According to HHS, prescription drug rebates amount to 26 to 30 percent of a drug’s list price on average. The proposal would allow those rebates to be passed on directly to patients and would be reflected in what they pay at the pharmacy counter.
The proposed rule is part of the administration’s efforts to bring down the costs of prescription drugs and comes as both parties in Congress are putting pressure on the drug industry.

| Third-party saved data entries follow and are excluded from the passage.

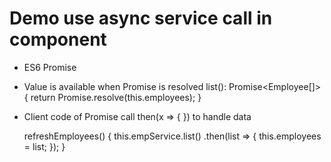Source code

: # Demo use async service call in component
- ES6 Promise<T>
- Value is available when Promise is resolved
   list(): Promise<Employee[]> {
     return Promise.resolve(this.employees);
   }

- Client code of Promise call then(x => { }) to handle data

  refreshEmployees() {
    this.empService.list()
      .then(list => {
        this.employees = list;
      });
  }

Generally, a drug company pays a rebate so a pharmacy benefit manager — the third-party administrators of prescription drug programs — will make its product the only one of its kind on the list approved for reimbursement or so that the co-pay for its product is less than the co-pay of competing products.
Trump administration officials have argued that if the federal anti-kickback law that protects such rebates were changed, it could help increase competition and make drugs more affordable.
Critics argue the savings from the rebates aren’t passed on to consumers. Insurers say they spread around the savings from discounts to lower overall premiums.
The change could have an enormous impact on the pharmacy benefit manager industry, and the proposal is almost certainly going to result in intense pressure on the administration from the PBM lobby.
“Pharmacy benefit managers are part of the solution to high cost prescription drugs. Drugmakers alone set and raise prices,” Pharmaceutical Care Management Association (PCMA) President and CEO JC Scott said in a statement.
“We are concerned … that eliminating the long-standing safe harbor protection for drug manufacturer rebates to PBMs would increase drug costs and force Medicare beneficiaries to pay higher premiums and out-of-pocket expenses,” Scott said.
However, when asked about potential premium increases, a senior HHS official was dismissive.
“This seems to be the knee jerk reaction [from the PBM industry],” the official told reporters Thursday. “[Medicare] Part D premiums are not the problem, it’s the out of pocket costs seniors face at the pharmacy.”
The HHS official said eliminating rebates would force companies to compete to lower their sticker prices. However, there’s no requirement in the rule that drug companies lower their list prices.
The Pharmaceutical Research and Manufacturers of America (PhRMA) praised the proposal.
“We applaud the Administration for taking steps to reform the rebate system to lower patients’ out-of-pocket costs. Our current health care system results in patients often paying cost-sharing based on the list price, regardless of the discount their insurer receives. We need to ensure that the $150 billion in negotiated rebates and discounts are used to lower costs for patients at the pharmacy,” PhRMA president and CEO Stephen J. Ubl said in a statement.
The proposed rule will be open for comments for 60 days, and, if implemented, would take effect on Jan. 1, 2020.